### PROBLEM
Everything in the listing below should be repeated exactly, apart from the pictures.

### RECORDS FOR PROCESSING
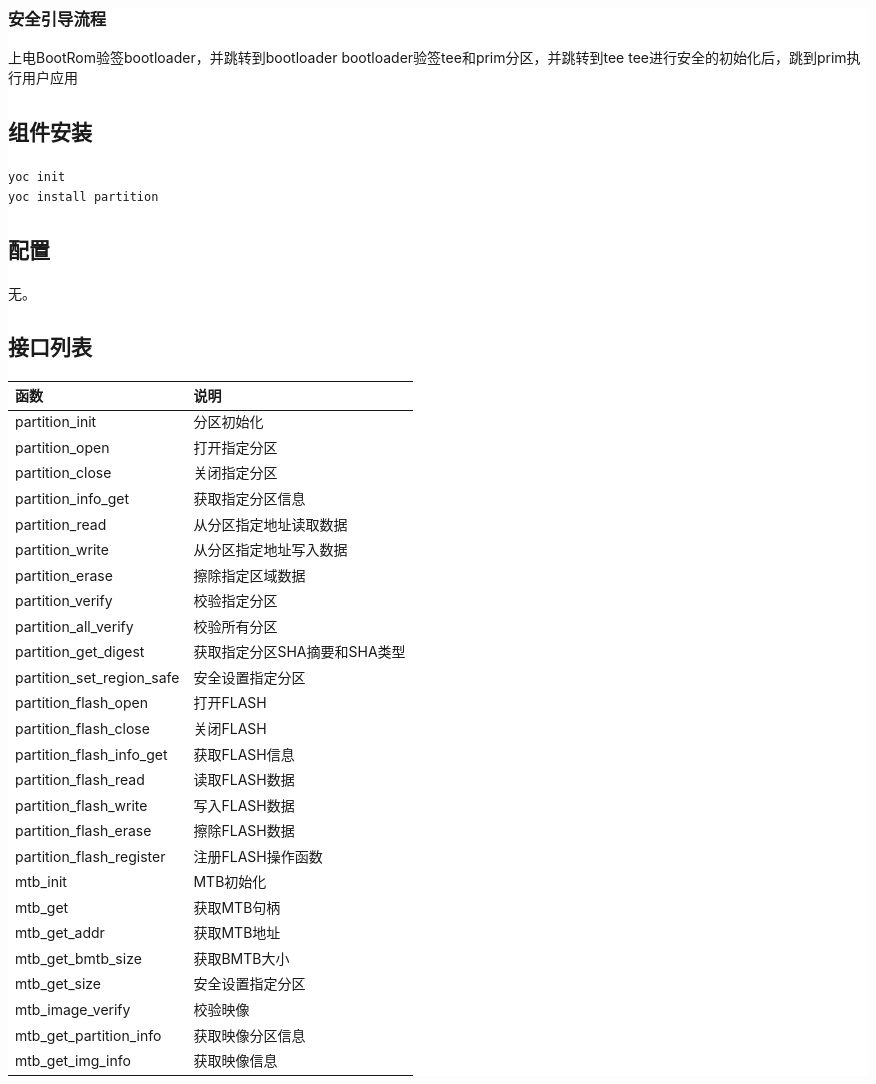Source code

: ### 安全引导流程
上电BootRom验签bootloader，并跳转到bootloader
bootloader验签tee和prim分区，并跳转到tee
tee进行安全的初始化后，跳到prim执行用户应用

## 组件安装
```bash
yoc init
yoc install partition
```

## 配置
无。

## 接口列表

| 函数 | 说明 |
| :--- | :--- |
| partition_init | 分区初始化 |
| partition_open | 打开指定分区 |
| partition_close | 关闭指定分区 |
| partition_info_get | 获取指定分区信息 |
| partition_read | 从分区指定地址读取数据 |
| partition_write | 从分区指定地址写入数据 |
| partition_erase | 擦除指定区域数据 |
| partition_verify | 校验指定分区 |
| partition_all_verify | 校验所有分区 |
| partition_get_digest | 获取指定分区SHA摘要和SHA类型 |
| partition_set_region_safe | 安全设置指定分区 |
| partition_flash_open | 打开FLASH |
| partition_flash_close | 关闭FLASH |
| partition_flash_info_get | 获取FLASH信息 |
| partition_flash_read | 读取FLASH数据 |
| partition_flash_write | 写入FLASH数据 |
| partition_flash_erase | 擦除FLASH数据 |
| partition_flash_register | 注册FLASH操作函数 |
| mtb_init | MTB初始化 |
| mtb_get | 获取MTB句柄 |
| mtb_get_addr | 获取MTB地址 |
| mtb_get_bmtb_size | 获取BMTB大小 |
| mtb_get_size | 安全设置指定分区 |
| mtb_image_verify | 校验映像 |
| mtb_get_partition_info | 获取映像分区信息 |
| mtb_get_img_info | 获取映像信息 |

### WRITTEN ANSWER
Source code

: ### 安全引导流程
上电BootRom验签bootloader，并跳转到bootloader
bootloader验签tee和prim分区，并跳转到tee
tee进行安全的初始化后，跳到prim执行用户应用

## 组件安装
```bash
yoc init
yoc install partition
```

## 配置
无。

## 接口列表

| 函数 | 说明 |
| :--- | :--- |
| partition_init | 分区初始化 |
| partition_open | 打开指定分区 |
| partition_close | 关闭指定分区 |
| partition_info_get | 获取指定分区信息 |
| partition_read | 从分区指定地址读取数据 |
| partition_write | 从分区指定地址写入数据 |
| partition_erase | 擦除指定区域数据 |
| partition_verify | 校验指定分区 |
| partition_all_verify | 校验所有分区 |
| partition_get_digest | 获取指定分区SHA摘要和SHA类型 |
| partition_set_region_safe | 安全设置指定分区 |
| partition_flash_open | 打开FLASH |
| partition_flash_close | 关闭FLASH |
| partition_flash_info_get | 获取FLASH信息 |
| partition_flash_read | 读取FLASH数据 |
| partition_flash_write | 写入FLASH数据 |
| partition_flash_erase | 擦除FLASH数据 |
| partition_flash_register | 注册FLASH操作函数 |
| mtb_init | MTB初始化 |
| mtb_get | 获取MTB句柄 |
| mtb_get_addr | 获取MTB地址 |
| mtb_get_bmtb_size | 获取BMTB大小 |
| mtb_get_size | 安全设置指定分区 |
| mtb_image_verify | 校验映像 |
| mtb_get_partition_info | 获取映像分区信息 |
| mtb_get_img_info | 获取映像信息 |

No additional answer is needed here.